**** Document section ****

Azure / azure-monitor-baseline-alerts

Azure Monitor Baseline Alerts
MIT License
126 stars 182 forks source link

[Question/Feedback]: Editing Action group gives API error #268

Closed woutermation closed 4 days ago

woutermation commented 1 week ago

Check for previous/existing GitHub issues

Description

When I try to edit an action group the following error is shown:

The api-version query parameter (?api-version=) is required for all requests. (Code: MissingApiVersionParameter)

Deployment ran via latest Parameter file in Azure Devops via:

az deployment mg create --template-uri https://raw.githubusercontent.com/Azure/azure-monitor-baseline-alerts/main/patterns/alz/alzArm.json --location $(location) --management-group-id $(ManagementGroupPrefix) --parameters azure/management/amba.json --verbose

As it's a brownfield environment I've run the following commands afterwards:

.\Start-AMBARemediation.ps1 -managementGroupName $managementManagementGroup -policyName Alerting-Management
.\Start-AMBARemediation.ps1 -managementGroupName $connectivityManagementGroup -policyName Alerting-Connectivity
.\Start-AMBARemediation.ps1 -managementGroupName $identityManagementGroup -policyName Alerting-Identity
.\Start-AMBARemediation.ps1 -managementGroupName $LZManagementGroup -policyName Alerting-LandingZone
.\Start-AMBARemediation.ps1 -managementGroupName $pseudoRootManagementGroup -policyName Alerting-ServiceHealth
.\Start-AMBARemediation.ps1 -managementGroupName $pseudoRootManagementGroup -policyName Notification-Assets

Cleanup script fails also when trying to remove the settings, only option to remove the AG is to remove the complete Resource Group.

This happens on multiple tenants, am I doing something wrong?

Brunoga-MS commented 1 week ago

Hello @woutermation , thanks for your feedback. I am looking at now trying to repro your issue. I will update you as soon as possible.

Thanks, Bruno.

Brunoga-MS commented 1 week ago

Hello @woutermation , I tried to repro your issue but did not get any error. I was able to change the ag-AMBA-SH*** action group by editing existing configuration an by adding new notifications. Could you please describe more in details what were to trying to do?

Thanks, Bruno.

woutermation commented 1 week ago

Hi @Brunoga-MS, Thanks for the reply, if ran these commands on 2 tenants, both with the same result. Both are ALZ-bicep deployments, I'll try to test this later today on a dev/test sub with single management group etc.

woutermation commented 1 week ago

image

Brunoga-MS commented 1 week ago

Hi @woutermation , is this happening as a result of Azure Landing Zone deployment using the the ALZ portal accelerator of just AMBA-ALZ using one of the documented deployment methods? We still do not have bicep as deployment method in AMBA-ALZ.

Thanks, Bruno.

woutermation commented 1 week ago

Hi Bruno, The environments are both deployed with https://github.com/azure/alz-bicep and have multiple subscriptions etc. Deployment of AMBA done via https://azure.github.io/azure-monitor-baseline-alerts/patterns/alz/deploy/Deploy-with-Azure-Pipelines/ and only set

ALZMonitorActionGroupEmail
ALZMonitorResourceGroupLocation = "westeurope"

**** Excerpted records ****

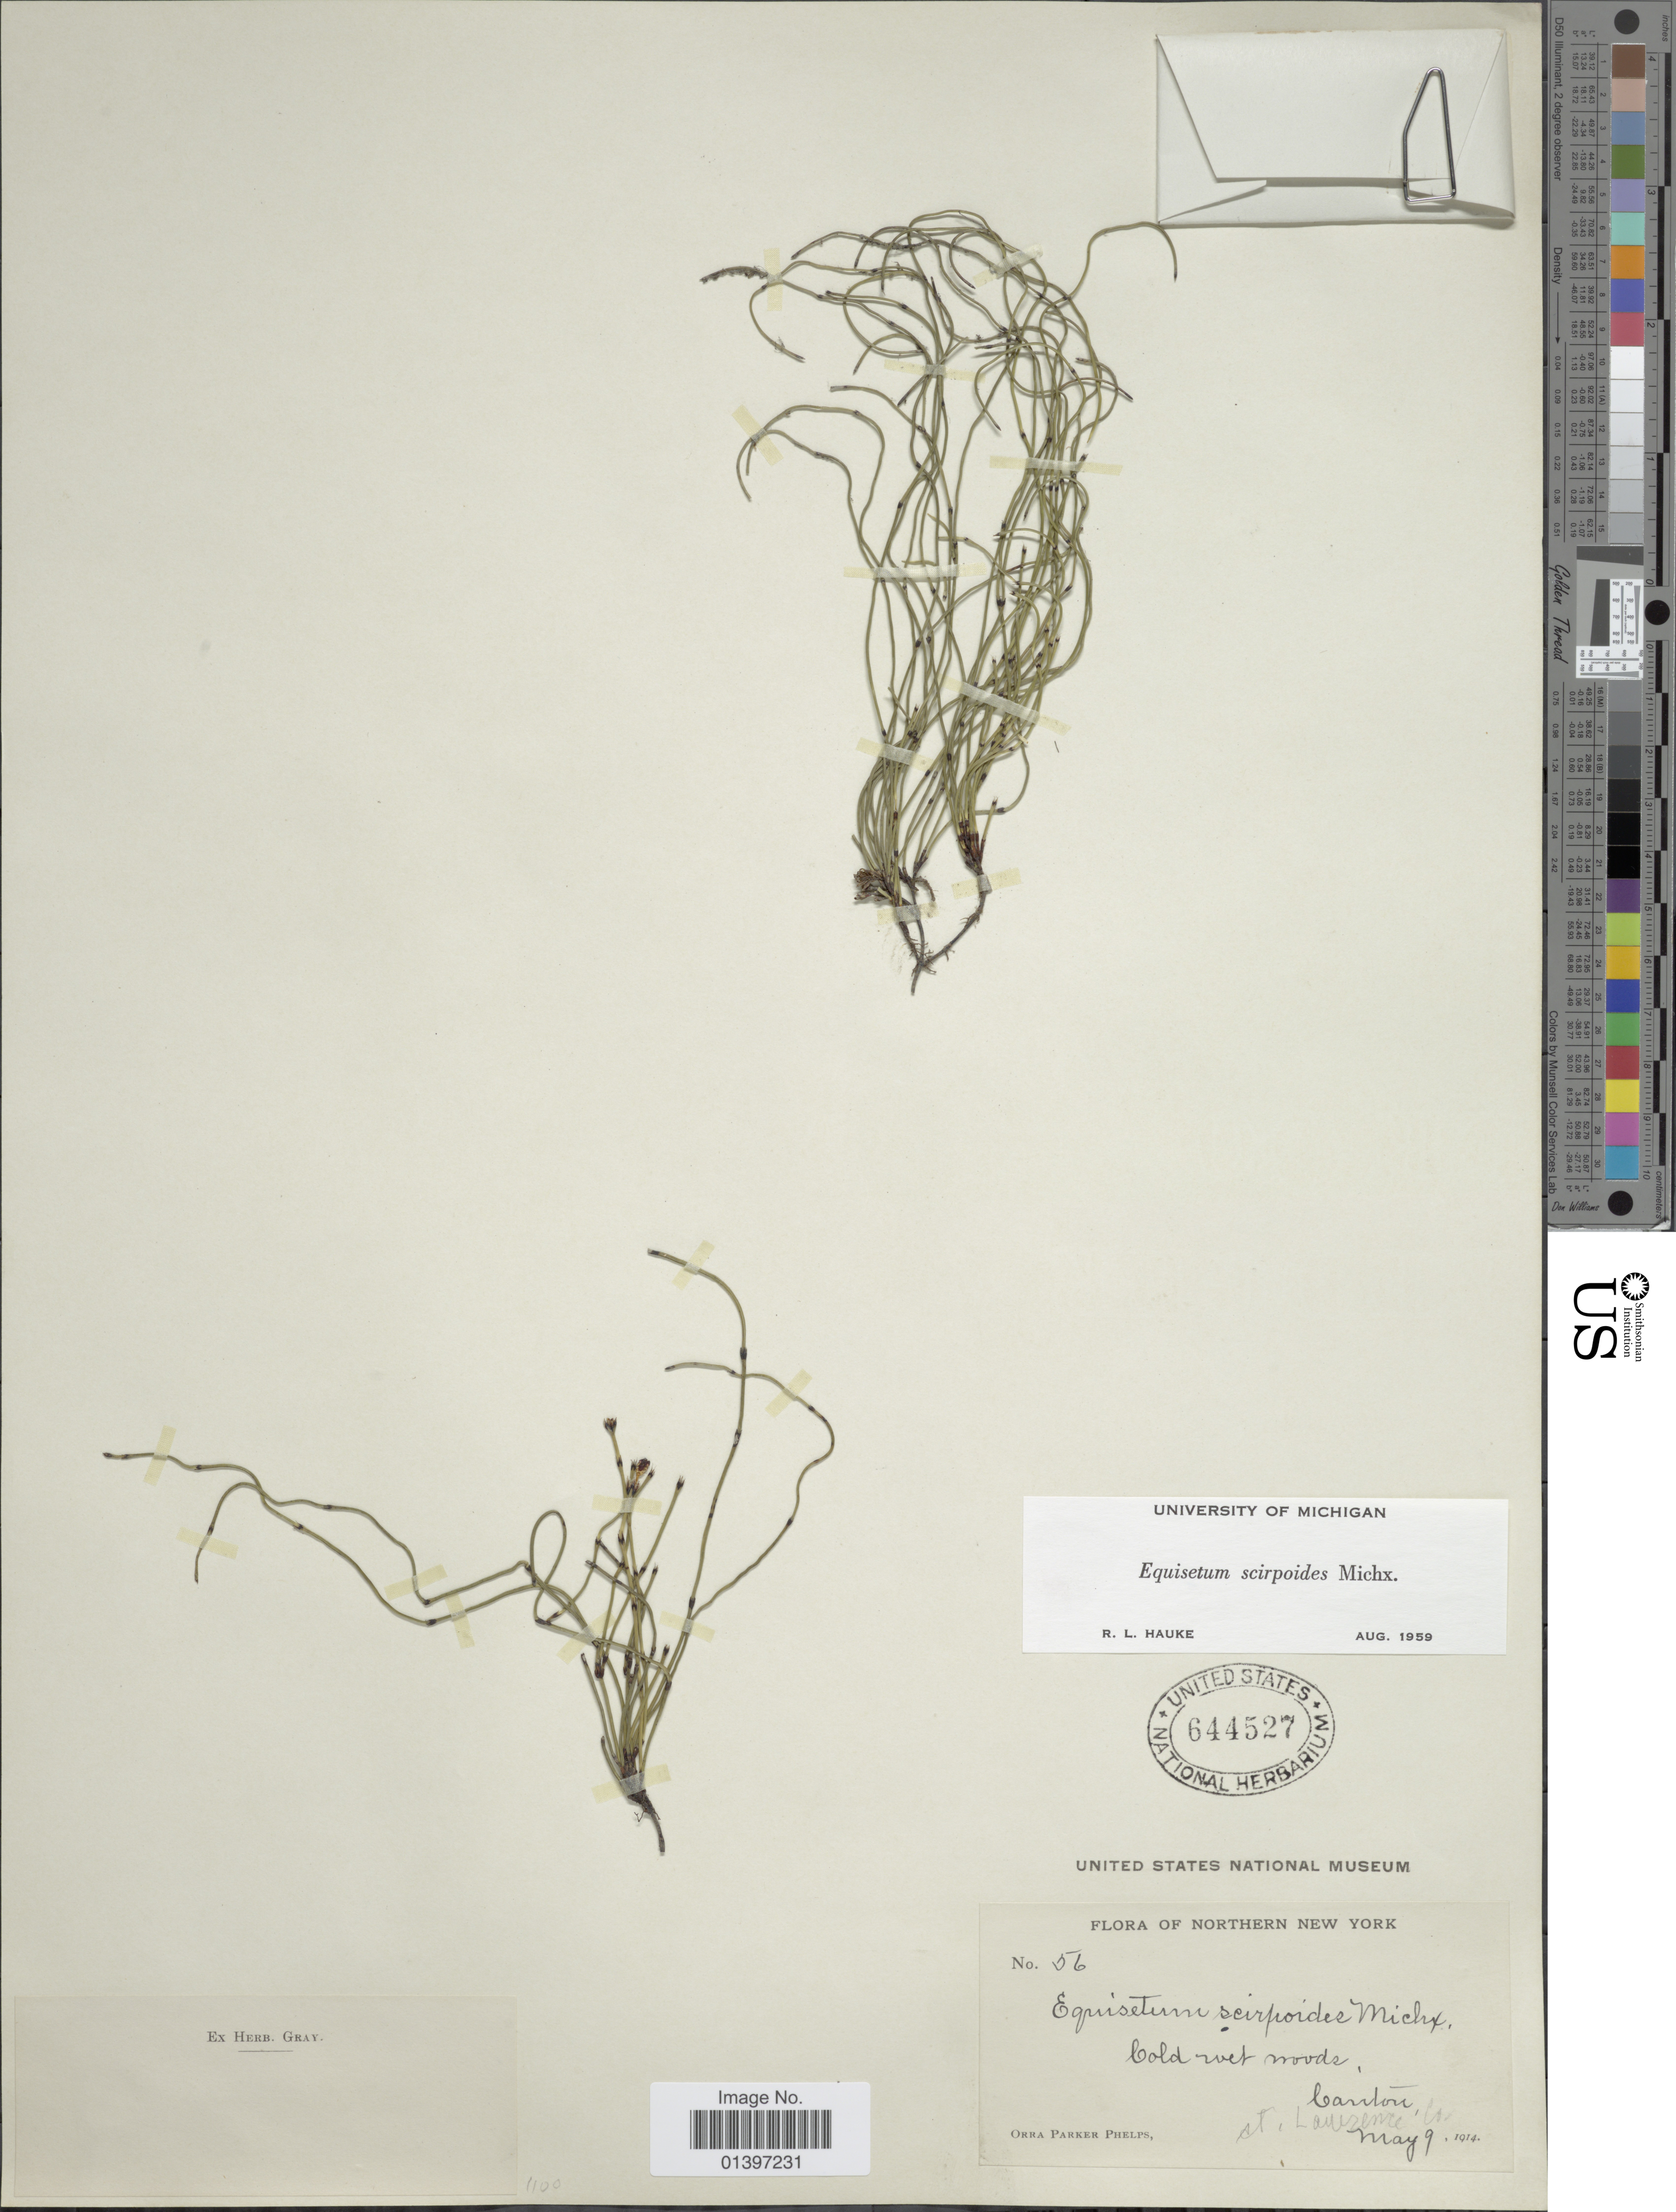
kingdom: Plantae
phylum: Tracheophyta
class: Polypodiopsida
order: Equisetales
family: Equisetaceae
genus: Equisetum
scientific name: Equisetum scirpoides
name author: Michx.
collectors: O. P. Phelps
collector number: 56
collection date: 1914-05-09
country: United States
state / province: New York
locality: Northern New York, Cold wet woods, Canton, St. Lawrence Co.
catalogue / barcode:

****

Problem to solve:
In the issue thread, what was the only way the reporter found to remove the action group? The items come from a separate source unrelated to the issue thread.

Exercise result:
Removing the complete resource group.